===== Exercise material

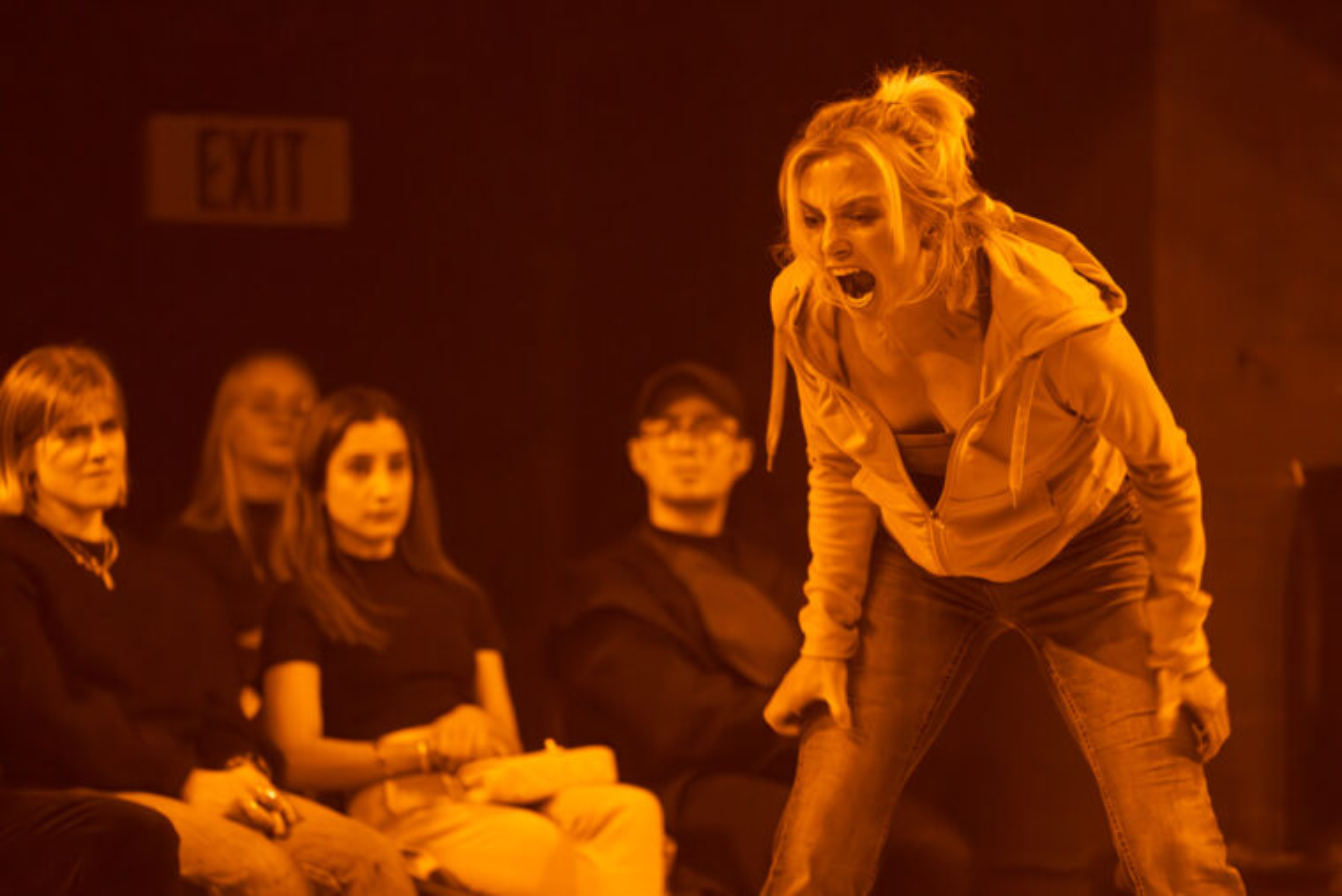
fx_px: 6562
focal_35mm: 176
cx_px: 671
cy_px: 448
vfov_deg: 7.8
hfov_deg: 11.7
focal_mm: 176
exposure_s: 1/200
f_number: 2.8
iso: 4000
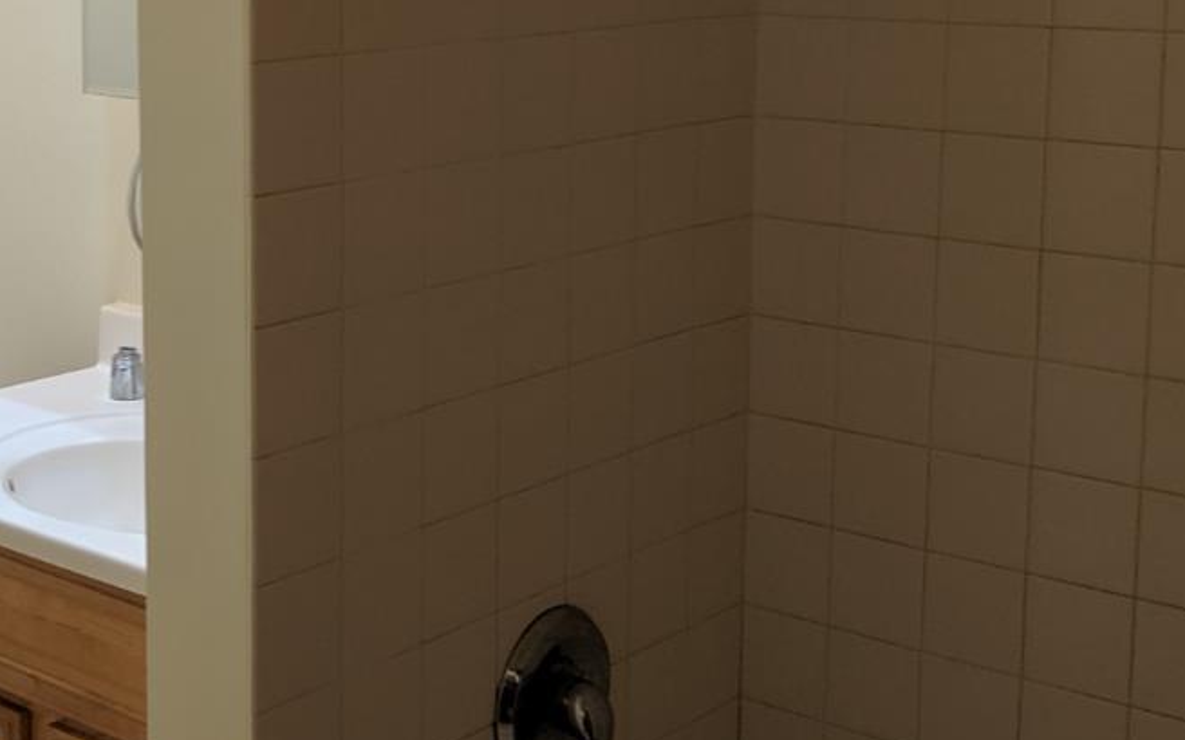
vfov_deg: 20.4
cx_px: 341
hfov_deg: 32.0
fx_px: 2035
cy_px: 134
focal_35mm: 63
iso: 244
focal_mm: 4.67
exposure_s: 1/60
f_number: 2
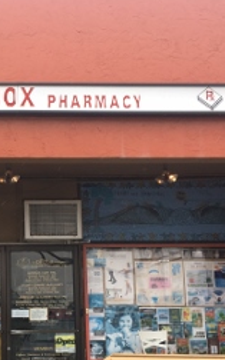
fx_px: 541
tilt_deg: +5.2
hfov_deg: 22.7
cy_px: 223
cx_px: 4
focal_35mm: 55
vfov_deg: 36.7
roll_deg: -0.7
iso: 25
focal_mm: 4.15
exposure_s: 1/481
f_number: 2.2
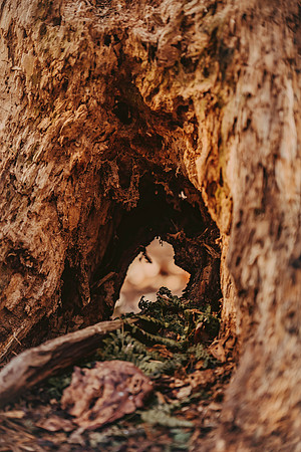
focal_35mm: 116
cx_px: 150
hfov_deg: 11.8
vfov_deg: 17.6
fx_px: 1455
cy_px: 226
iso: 250
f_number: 2.8
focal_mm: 116
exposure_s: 1/400
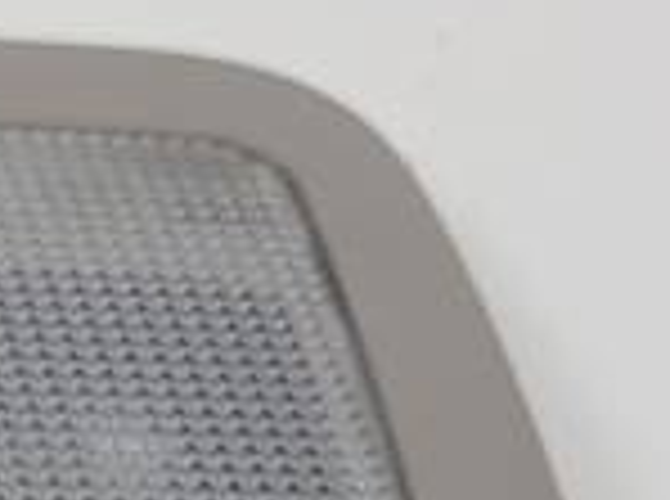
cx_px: -643
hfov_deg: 10.8
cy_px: 1207
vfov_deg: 8.1
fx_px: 3244
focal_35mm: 168
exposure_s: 1/362
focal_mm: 4.2
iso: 40
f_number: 1.7
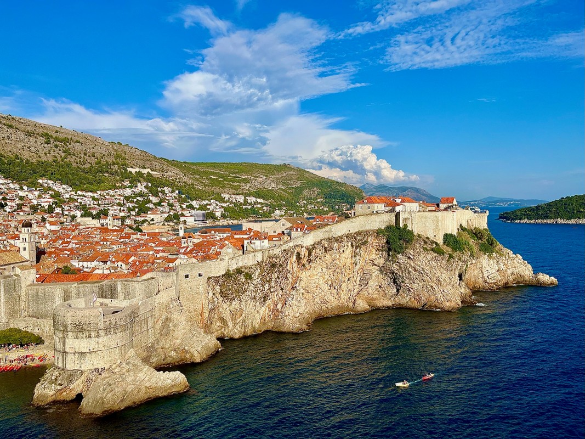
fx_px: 439
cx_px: 292
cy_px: 220
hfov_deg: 67.3
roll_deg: +1.3
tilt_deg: -2.6
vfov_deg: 53.1
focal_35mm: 26
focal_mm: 5.1
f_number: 1.6
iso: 50
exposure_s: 1/6173
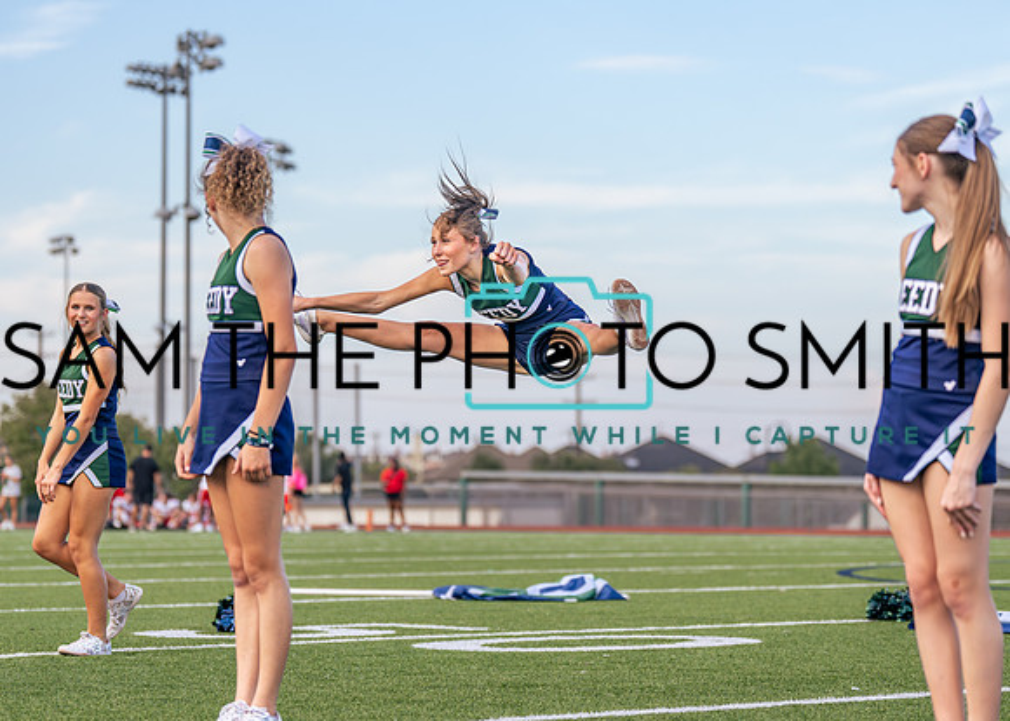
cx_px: 497
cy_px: 395
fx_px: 3597
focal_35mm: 125
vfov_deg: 11.4
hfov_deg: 16.0
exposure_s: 1/2500
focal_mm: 95
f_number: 2.8
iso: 500
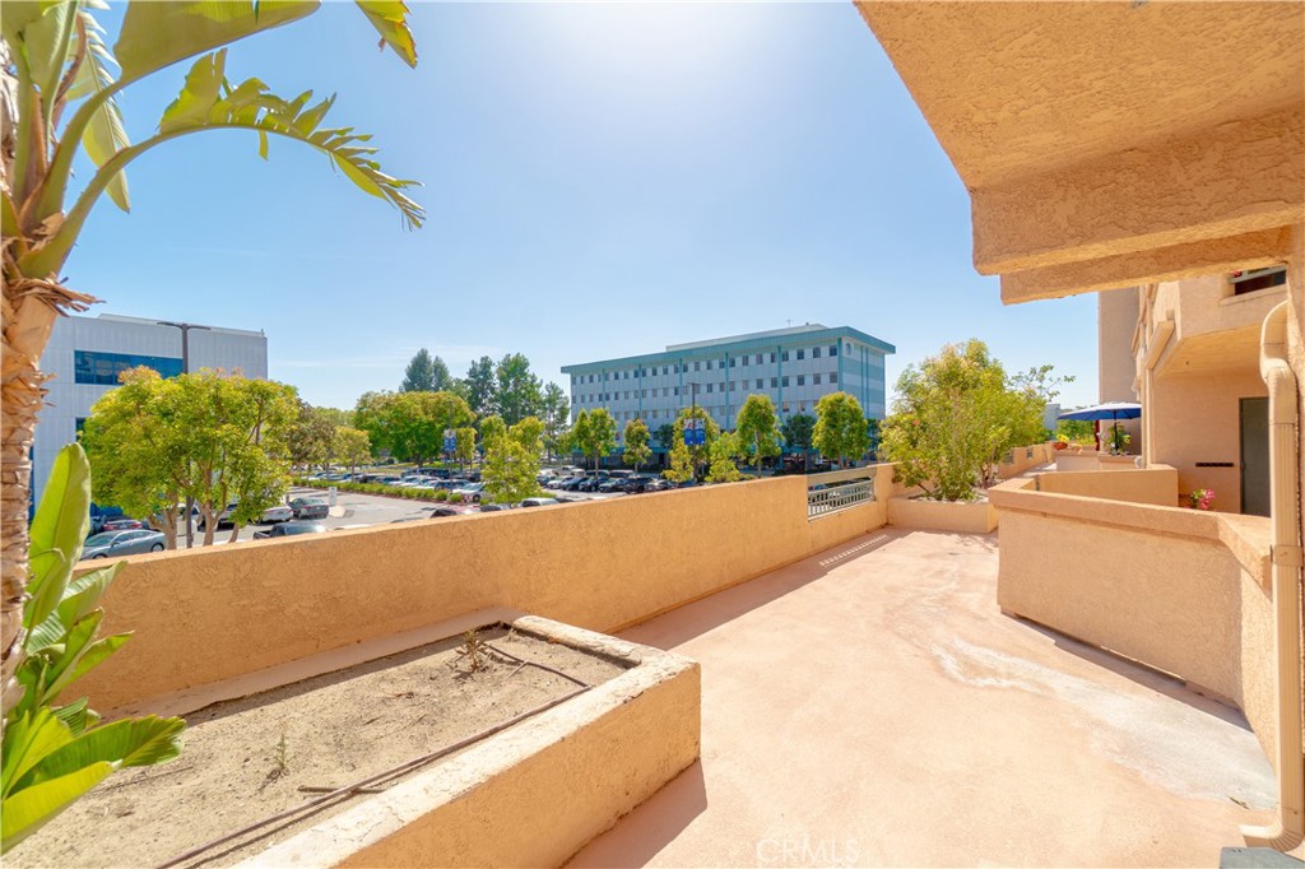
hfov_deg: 100.4
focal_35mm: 15
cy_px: 434
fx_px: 544
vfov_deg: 77.3
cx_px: 652
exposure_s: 1/400
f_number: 7.1
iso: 100
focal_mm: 10
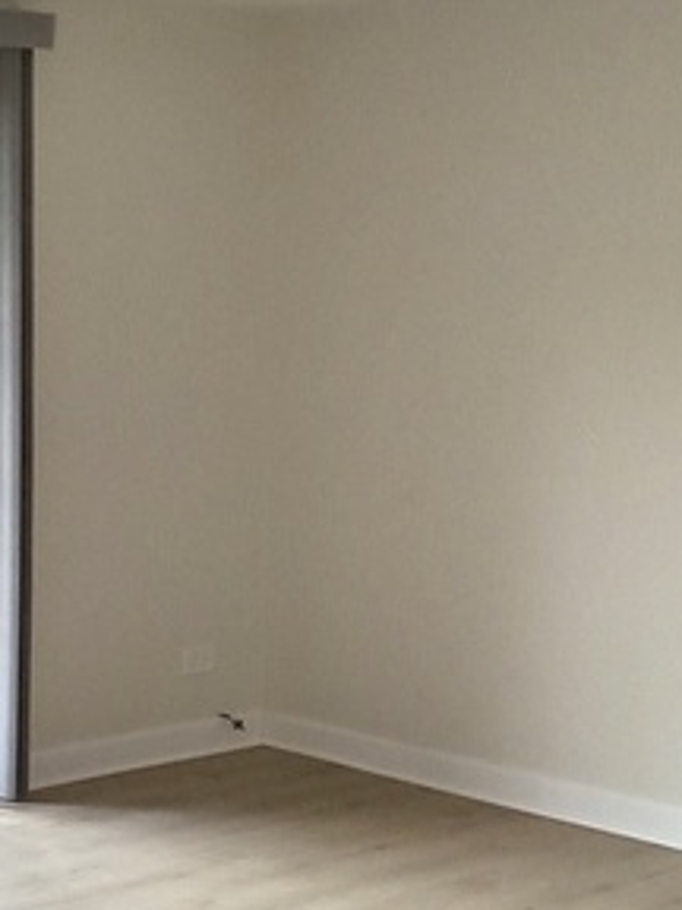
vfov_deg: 21.7
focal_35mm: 90
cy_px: 562
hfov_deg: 16.4
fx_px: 2364
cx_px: 265
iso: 311
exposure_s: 1/100
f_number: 1.8
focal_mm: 5.56
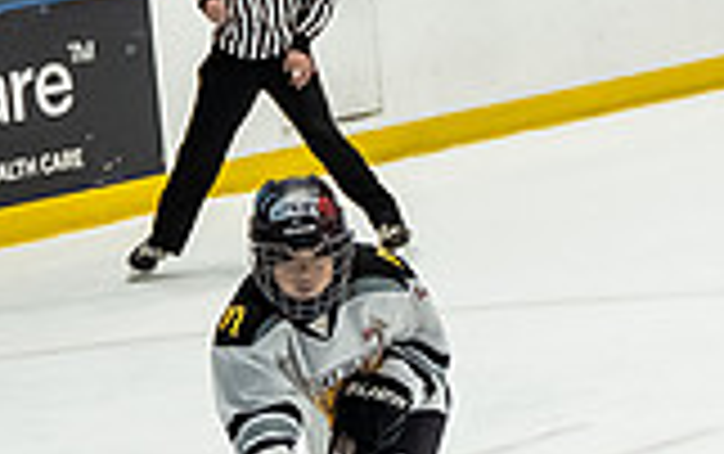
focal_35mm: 235
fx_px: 4642
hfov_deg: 8.9
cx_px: 530
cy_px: 564
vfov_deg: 5.6
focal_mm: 33
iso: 2500
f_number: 2.8
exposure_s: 1/1000
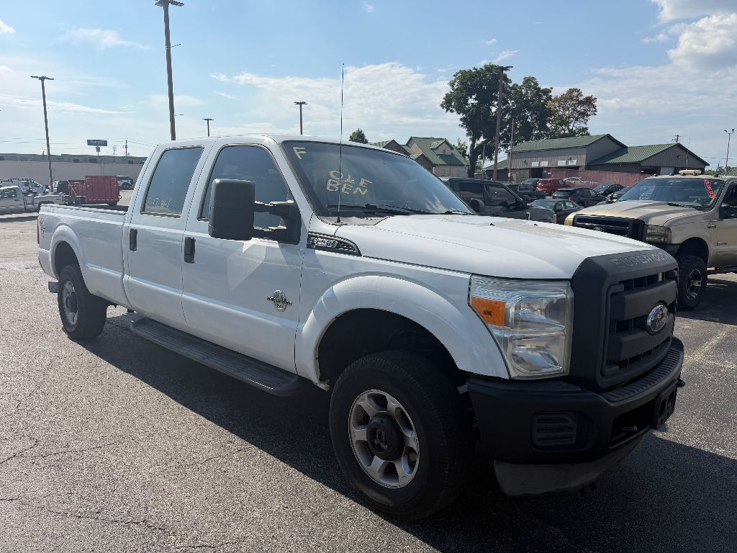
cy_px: 276
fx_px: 511
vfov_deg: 56.8
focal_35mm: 24
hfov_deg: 71.6
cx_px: 368
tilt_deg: -10.9
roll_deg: +0.2
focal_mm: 6.76
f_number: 1.78
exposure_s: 1/7353
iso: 80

==========

Directions: Drop the images and repeat the data exactly.

Result of this exercise:
fx_px: 6562
focal_35mm: 176
cx_px: 671
cy_px: 448
vfov_deg: 7.8
hfov_deg: 11.7
focal_mm: 176
exposure_s: 1/200
f_number: 2.8
iso: 4000
vfov_deg: 20.4
cx_px: 341
hfov_deg: 32.0
fx_px: 2035
cy_px: 134
focal_35mm: 63
iso: 244
focal_mm: 4.67
exposure_s: 1/60
f_number: 2
fx_px: 541
tilt_deg: +5.2
hfov_deg: 22.7
cy_px: 223
cx_px: 4
focal_35mm: 55
vfov_deg: 36.7
roll_deg: -0.7
iso: 25
focal_mm: 4.15
exposure_s: 1/481
f_number: 2.2
focal_35mm: 116
cx_px: 150
hfov_deg: 11.8
vfov_deg: 17.6
fx_px: 1455
cy_px: 226
iso: 250
f_number: 2.8
focal_mm: 116
exposure_s: 1/400
cx_px: -643
hfov_deg: 10.8
cy_px: 1207
vfov_deg: 8.1
fx_px: 3244
focal_35mm: 168
exposure_s: 1/362
focal_mm: 4.2
iso: 40
f_number: 1.7
fx_px: 439
cx_px: 292
cy_px: 220
hfov_deg: 67.3
roll_deg: +1.3
tilt_deg: -2.6
vfov_deg: 53.1
focal_35mm: 26
focal_mm: 5.1
f_number: 1.6
iso: 50
exposure_s: 1/6173
cx_px: 497
cy_px: 395
fx_px: 3597
focal_35mm: 125
vfov_deg: 11.4
hfov_deg: 16.0
exposure_s: 1/2500
focal_mm: 95
f_number: 2.8
iso: 500
hfov_deg: 100.4
focal_35mm: 15
cy_px: 434
fx_px: 544
vfov_deg: 77.3
cx_px: 652
exposure_s: 1/400
f_number: 7.1
iso: 100
focal_mm: 10
vfov_deg: 21.7
focal_35mm: 90
cy_px: 562
hfov_deg: 16.4
fx_px: 2364
cx_px: 265
iso: 311
exposure_s: 1/100
f_number: 1.8
focal_mm: 5.56
focal_35mm: 235
fx_px: 4642
hfov_deg: 8.9
cx_px: 530
cy_px: 564
vfov_deg: 5.6
focal_mm: 33
iso: 2500
f_number: 2.8
exposure_s: 1/1000
cy_px: 276
fx_px: 511
vfov_deg: 56.8
focal_35mm: 24
hfov_deg: 71.6
cx_px: 368
tilt_deg: -10.9
roll_deg: +0.2
focal_mm: 6.76
f_number: 1.78
exposure_s: 1/7353
iso: 80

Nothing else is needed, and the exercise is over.